Calvin gewann vor allem in den angelsächsischen Ländern bei konservativen Handwerkern und kleinen Geschäftsleuten Anhänger. Er predigte den Menschen, sich selbst zu erniedrigen, ihren Stolz auszurotten und das gegenwärtige Dasein zu verachten, denn Demut und Selbsterniedrigung wären die Voraussetzungen für die Akzeptanz durch Gott.

(Gegen die menschliche Verworfenheit) läßt sich kein anderes Heilmittel finden als dies, daß du dich selbst verleugnest, ... und deinen Sinn einzig danach streben läßt, das zu suchen, was der Herr von dir fordert (ebd.

S.267).

Calvin war auch der Meinung, daß Gott bereits entschieden hätte, wer erlöst oder verdammt würde (Prädestination). Damit erhielt Gott die Attribute eines Tyrannen (und nicht der Liebe).

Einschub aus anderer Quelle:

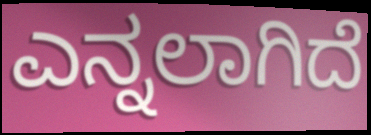
ಎನ್ನಲಾಗಿದೆ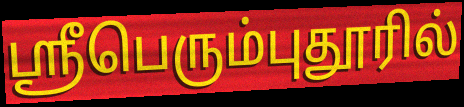
ஸ்ரீபெரும்புதூரில்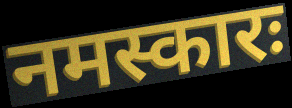
नमस्कारः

Mit der Prädestinationslehre ist der menschliche Wille hoffnungslos zum Scheitern verurteilt. Allenfalls der bedingungslose Glauben an Gott könnte den Menschen retten. Der Glaube (und damit der Mensch) mußte daher um so fanatischer sein, da nur die absolut Gläubigen die Chance erhielten, zu den Auserwählten zu gehören.221 Fromm stellt hier einen Zusammenhang mit den modernen Ideologien her, der nicht von der Hand zu weisen ist: Auch die Nazi-Ideologen z.B. unterteilten die Menschen in Auserwählte und solche, die nach ihrem „Recht“ gnadenlos vernichtet werden durften.

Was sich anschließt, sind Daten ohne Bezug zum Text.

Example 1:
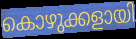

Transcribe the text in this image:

കൊഴുക്കളായി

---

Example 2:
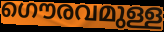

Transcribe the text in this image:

ഗൌരവമുള്ള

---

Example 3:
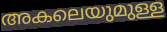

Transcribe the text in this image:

അകലെയുമുള്ള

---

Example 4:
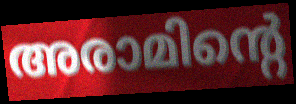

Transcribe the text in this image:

അരാമിന്റെ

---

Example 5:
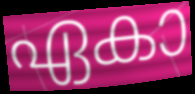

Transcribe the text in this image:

ഏകാ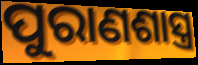
ପୁରାଣଶାସ୍ତ୍ର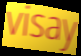
visayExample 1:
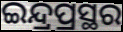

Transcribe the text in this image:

ଇନ୍ଦ୍ରପ୍ରସ୍ଥର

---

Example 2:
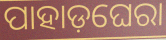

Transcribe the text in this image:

ପାହାଡ଼ଘେରା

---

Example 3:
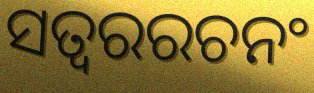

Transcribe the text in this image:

ସତ୍ୱରରଚନଂ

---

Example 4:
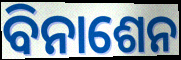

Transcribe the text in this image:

ବିନାଶେନ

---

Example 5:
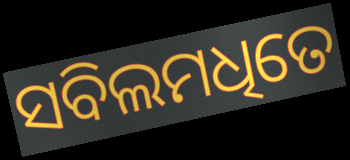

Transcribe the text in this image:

ସବିଲମଧିତେ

Eigentlich erwartet man als Folge von Fatalismus, Angst, Bedeutungslosigkeit und Ohnmacht Apathie und Depression. Fromm versucht jedoch deutlich zu machen, daß Calvin die Gläubigen zu einem zwanghaften Aktivismus, zu „innerweltlicher Askese“

(Max Weber) und Arbeitswut motivieren konnte: Leistung und Arbeit wurden Selbstzweck. Dies stand im Gegensatz zum mittelalterlichen Menschen, der sich bemühte, einen sittlichen Lebenswandel zu führen, und der das Geld nur für den Lebensunterhalt und — wenn vorhanden — den Lebensgenuß benötigte.

Zu Angst und Ohnmacht gesellten sich beim Mittelstand noch Affekte wie Feindseligkeit, Ressentiment, Neid, Mißtrauen und moralische Entrüstung über die Mächtigen und Besitzenden. Calvin und Luther waren auch hierin „Vorbilder“.

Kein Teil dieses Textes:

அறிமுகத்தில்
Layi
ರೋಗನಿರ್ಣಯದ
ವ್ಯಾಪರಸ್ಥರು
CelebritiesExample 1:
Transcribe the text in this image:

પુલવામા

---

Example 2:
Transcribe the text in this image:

Aus den wirtschaftlichen und gesellschaftlichen Veränderungen ergab sich somit eine neue Charakterstruktur, welche durch die religiösen „Reformationen“ intensiviert wurde:

Der Zwang zur Arbeit, der leidenschaftliche Sparsinn, die Bereitschaft, sein ganzes Leben einer außerpersönlichen Macht zu weihen, Askese und ein zwanghaftes Pflichtgefühl (ebd. S.276).